2. The cost of mitigation is marginal and may be largely offset by the economic benefits of slowing climate change
If we start now and use the most cost-effective approaches, the cost of mitigation activities required to maintain a temperature change of less than 2°C compared to pre-industrial levels is actually quite manageable. While estimates vary widely, the median estimate is an average annual reduction in economic growth rates of .06%. As the Nobel prize winning economist Paul Krugman recently noted, this would “basically amount to a rounding error” in global economic growth rates. And that estimate does not factor in either the avoided costs of adapting to more extreme climate change, or the economic co-benefits of investing in climate solutions. Taking these factors into account, there may in fact be no net cost to the global economy. However, the longer we wait to get global emissions stabilized and heading downward, the higher the costs will be.
3. Mitigating climate change will require significant changes in investment patterns
Getting onto an emissions pathway that stabilizes temperatures at less than 2°C above pre-industrial levels will require dramatic changes in investment patterns over the next two decades. Annual investments in conventional fossil fueled electricity generation will need to drop by an estimated $30 billion (US). Annual investments in low-carbon electricity generation would need to increase by $147 billion (US). And annual investments in energy efficiency and public transit would need to increase by a staggering $336 billion (US). Each of these areas represent opportunities for smart investors and risks for those who don’t get with the program.
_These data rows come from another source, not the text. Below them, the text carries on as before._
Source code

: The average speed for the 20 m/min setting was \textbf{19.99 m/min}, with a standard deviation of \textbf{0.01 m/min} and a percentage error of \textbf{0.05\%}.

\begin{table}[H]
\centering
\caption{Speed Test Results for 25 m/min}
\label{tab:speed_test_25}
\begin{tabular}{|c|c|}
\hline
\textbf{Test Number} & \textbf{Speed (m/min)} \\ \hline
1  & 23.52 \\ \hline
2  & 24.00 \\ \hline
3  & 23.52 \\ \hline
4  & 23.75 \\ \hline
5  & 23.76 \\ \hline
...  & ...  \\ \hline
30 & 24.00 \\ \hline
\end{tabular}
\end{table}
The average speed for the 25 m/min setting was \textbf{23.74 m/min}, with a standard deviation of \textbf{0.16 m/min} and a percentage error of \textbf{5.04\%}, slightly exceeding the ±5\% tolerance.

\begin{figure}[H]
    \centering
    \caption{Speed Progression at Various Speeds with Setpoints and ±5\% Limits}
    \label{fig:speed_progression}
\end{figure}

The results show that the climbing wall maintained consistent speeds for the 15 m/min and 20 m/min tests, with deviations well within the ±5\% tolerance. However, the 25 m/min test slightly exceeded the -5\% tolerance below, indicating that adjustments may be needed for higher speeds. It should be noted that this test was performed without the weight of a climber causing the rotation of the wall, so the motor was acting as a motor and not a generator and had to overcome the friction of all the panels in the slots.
4. Today’s infrastructure and investment choices will lock societies into GHG intensive pathways if carbon is not taken into account
Due to the very long lifetimes of infrastructure and buildings, the choices we make today could lock us into a high carbon future. Making new buildings energy efficient is critical because, first, those buildings are going to be around for many years and, second, it’s easier and cheaper than retrofitting them down the road. Transportation infrastructure and policies relating to urban form have similar “lock-in” effects. Building codes and energy efficiency regulations for equipment, appliances and vehicles are among the most cost effective policy options because they help limit the lock-in effect.
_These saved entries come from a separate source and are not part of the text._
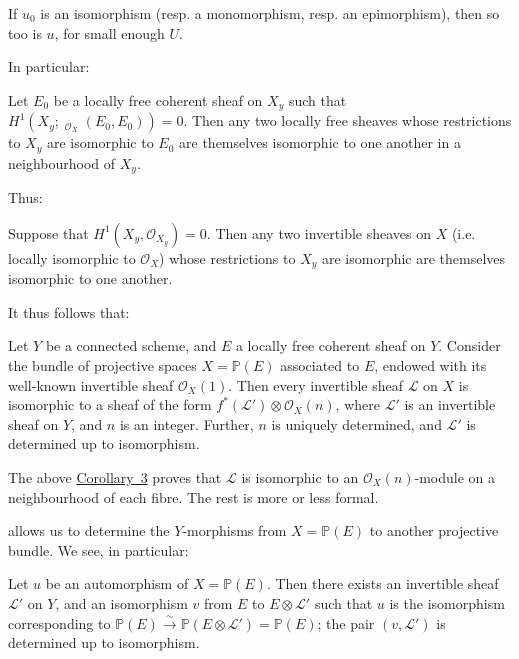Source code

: \documentclass{article}
\theoremstyle{plain}
\newenvironment{proposition}[1]
  {\renewcommand\theinnercustomproposition{#1}\innercustomproposition}
  {\endinnercustomproposition}
\newenvironment{corollary}[1]
  {\renewcommand\theinnercustomcorollary{#1}\innercustomcorollary}
  {\endinnercustomcorollary}
\theoremstyle{definition}
\newcommand{\sh}[1]{{\mathscr{#1}}}
\newcommand{\PP}{\mathbb{P}}
\DeclareMathOperator{\Hom}{Hom}
\DeclareMathOperator{\shHom}{\underline{\Hom}}
\newcommand{\oldpage}[1]{\marginpar{\footnotesize$\Big\vert$ \textit{p.~#1}}}
\begin{document}
\begin{corollary}{1}
\label{theorem7corollary1}
  If $u_0$ is an isomorphism (resp. a monomorphism, resp. an epimorphism), then so too is $u$, for small enough $U$.
\end{corollary}

In particular:

\oldpage{182-10}
\begin{corollary}{2}
\label{theorem7corollary2}
  Let $E_0$ be a locally free coherent sheaf on $X_y$ such that $H^1(X_y;\shHom_{\sh{O}_X}(E_0,E_0))=0$.
  Then any two locally free sheaves whose restrictions to $X_y$ are isomorphic to $E_0$ are themselves isomorphic to one another in a neighbourhood of $X_y$.
\end{corollary}

Thus:

\begin{corollary}{3}
\label{theorem7corollary3}
  Suppose that $H^1(X_y,\sh{O}_{X_y})=0$.
  Then any two invertible sheaves on $X$ (i.e. locally isomorphic to $\sh{O}_X$) whose restrictions to $X_y$ are isomorphic are themselves isomorphic to one another.
\end{corollary}

It thus follows that:

\begin{proposition}{2}
\label{proposition2}
  Let $Y$ be a connected scheme, and $E$ a locally free coherent sheaf on $Y$.
  Consider the bundle of projective spaces $X=\PP(E)$ associated to $E$, endowed with its well-known invertible sheaf $\sh{O}_X(1)$.
  Then every invertible sheaf $\sh{L}$ on $X$ is isomorphic to a sheaf of the form $f^*(\sh{L}')\otimes\sh{O}_X(n)$, where $\sh{L}'$ is an invertible sheaf on $Y$, and $n$ is an integer.
  Further, $n$ is uniquely determined, and $\sh{L}'$ is determined up to isomorphism.
\end{proposition}

The above \hyperref[theorem7corollary3]{Corollary~3} proves that $\sh{L}$ is isomorphic to an $\sh{O}_X(n)$-module on a neighbourhood of each fibre.
The rest is more or less formal.

 allows us to determine the $Y$-morphisms from $X=\PP(E)$ to another projective bundle.
We see, in particular:

\begin{corollary}{1}
\label{proposition2corollary1}
  Let $u$ be an automorphism of $X=\PP(E)$.
  Then there exists an invertible sheaf $\sh{L}'$ on $Y$, and an isomorphism $v$ from $E$ to $E\otimes\sh{L}'$ such that $u$ is the isomorphism corresponding to $\PP(E)\xrightarrow{\sim}\PP(E\otimes\sh{L}')=\PP(E)$;
  the pair $(v,\sh{L}')$ is determined up to isomorphism.
\end{corollary}
\end{document}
5. Mitigating emissions in urban areas is vital due to the increasing share of global population living in cities
While over half of the global population already lives in urban areas, this is expected to increase to two-thirds by 2050. Urbanization presents challenges and opportunities for climate change mitigation. Effective mitigation strategies in cities requires packages of mutually reinforcing policies addressing energy efficiency as well as location efficiency – reducing transportation demand by co-locating residential, employment and other land-uses, and ensuring walkable, cycle-and-transit-friendly neighbourhoods.
Cities are leading the way in many respects, but no one is sure where they are going! Thousands of cities have developed climate action plans. However, reporting on progress made is scant and GHG reduction measurements are oftentimes either unreliable or non-existent, making it difficult to say whether municipal efforts are making a meaningful difference as of yet. Nevertheless, in a rapidly urbanizing world, cities have a key role to play in fighting climate change, so time to roll up our sleeves and get back to work!